**Complete the following**
**1)** Update the account of studying in Beijing, starting with "The lessons were" and going on through "you believe that?", so that "Forbidden City" is replaced by "Great Wall".
**2)** According to the account of studying in Beijing, on what date did the writer start university at the University of International Business and Economics?
**3)** For each statement, say whether it agrees with the account of studying in Beijing. Answer yes or no, and quote the words that decide it.
(a) The writer flew from Zurich to Beijing in Business Class.
(b) The writer's Chinese got steadily better in the years before 2000.
(c) A typical lesson at the university lasted 60 minutes.

**Excerpt to read**
------
All very well. Except for my Chinese started sliding downhill… at speeds to make the average avalanche merely stare in awe. Already back in 1991, I managed only with a few words of Chinese and even less written Chinese. (The only two characters I could make out simplified and traditional Chinese were “dong dan”, a shopping district in central Beijing.) No amount of hollering and yelling from Daddy could get me back into the Hutonghua of Beijing, it seemed; family insiders often tell of horrific intra-family wars, with Dad roaring in Chinese and me shrieking back at the unfortunate father in French.
A forced(-by-dad), voluntary (I accepted it) “abduction” (with Swissair Business Class treatment) from Zurich Airport back to Beijing Shunyi Airport on August 24, 2000 changed all of that. I started university at the University of International Business and Economics on September 11, 2000. The mission: an international finance diploma in four years.
The lessons were a real mix. We had some really nice lessons where I got to let my speaking skills be known (especially the Culture and Trade lessons — my prezo on Starbucks started a debate by a Korean about why he thinks Starbucks shouldn’t be in the Forbidden City). We had some really nice lessons where I got to be the teacher (I’ll never forget the David Feng Noise Pollution on October 31, 2003 — our English teacher was off and I got to take over a class of Koreans, Vietnamese, Mongolians, Americans, Indonesians, Japanese, and so on and so forth — and how I made life miserable for the unfortunate few). But mostly — honestly — the lessons sucked. A typical UIBE teacher position would see L’Insegnante stick her right arm over the mouse, her mouth aligned on-par with the microphone, and her eyes staring at nobody in particular. 90 minutes of that stuff — can you believe that?
------
**Material supplied**
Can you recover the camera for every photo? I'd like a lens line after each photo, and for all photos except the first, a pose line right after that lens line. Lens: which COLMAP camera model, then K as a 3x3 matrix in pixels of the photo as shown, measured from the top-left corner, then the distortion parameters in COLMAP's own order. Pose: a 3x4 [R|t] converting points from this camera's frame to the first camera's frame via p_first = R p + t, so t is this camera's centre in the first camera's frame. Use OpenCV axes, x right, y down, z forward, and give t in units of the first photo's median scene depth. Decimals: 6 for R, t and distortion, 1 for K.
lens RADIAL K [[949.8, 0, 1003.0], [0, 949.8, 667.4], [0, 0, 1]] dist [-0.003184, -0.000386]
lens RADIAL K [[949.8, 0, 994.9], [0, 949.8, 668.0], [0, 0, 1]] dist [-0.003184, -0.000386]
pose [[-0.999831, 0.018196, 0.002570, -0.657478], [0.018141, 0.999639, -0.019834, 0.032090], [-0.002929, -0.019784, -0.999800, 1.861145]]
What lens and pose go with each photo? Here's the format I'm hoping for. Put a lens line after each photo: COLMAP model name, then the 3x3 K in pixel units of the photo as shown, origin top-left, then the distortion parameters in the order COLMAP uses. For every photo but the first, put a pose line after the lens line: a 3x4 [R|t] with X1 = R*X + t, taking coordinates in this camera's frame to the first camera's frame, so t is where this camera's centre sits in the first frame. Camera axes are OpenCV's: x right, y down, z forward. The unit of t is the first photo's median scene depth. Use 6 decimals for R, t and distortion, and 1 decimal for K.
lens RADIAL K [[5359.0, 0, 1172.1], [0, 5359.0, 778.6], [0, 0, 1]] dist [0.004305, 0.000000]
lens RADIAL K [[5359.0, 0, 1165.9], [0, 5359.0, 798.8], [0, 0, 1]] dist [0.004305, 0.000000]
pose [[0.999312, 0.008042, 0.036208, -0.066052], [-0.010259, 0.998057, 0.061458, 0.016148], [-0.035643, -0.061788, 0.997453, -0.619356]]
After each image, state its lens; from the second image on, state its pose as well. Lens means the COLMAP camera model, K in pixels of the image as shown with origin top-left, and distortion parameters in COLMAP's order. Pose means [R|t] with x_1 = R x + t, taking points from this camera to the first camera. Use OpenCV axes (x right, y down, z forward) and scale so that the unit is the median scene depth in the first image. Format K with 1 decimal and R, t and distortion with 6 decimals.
------
**Solutions per task**
**1)**
The lessons were a real mix. We had some really nice lessons where I got to let my speaking skills be known (especially the Culture and Trade lessons — my prezo on Starbucks started a debate by a Korean about why he thinks Starbucks shouldn’t be in the Great Wall). We had some really nice lessons where I got to be the teacher (I’ll never forget the David Feng Noise Pollution on October 31, 2003 — our English teacher was off and I got to take over a class of Koreans, Vietnamese, Mongolians, Americans, Indonesians, Japanese, and so on and so forth — and how I made life miserable for the unfortunate few). But mostly — honestly — the lessons sucked. A typical UIBE teacher position would see L’Insegnante stick her right arm over the mouse, her mouth aligned on-par with the microphone, and her eyes staring at nobody in particular. 90 minutes of that stuff — can you believe that?

**2)** September 11, 2000.

**3)**
(a) Yes: "with Swissair Business Class treatment"
(b) No: "my Chinese started sliding downhill"
(c) No: "90 minutes of that stuff"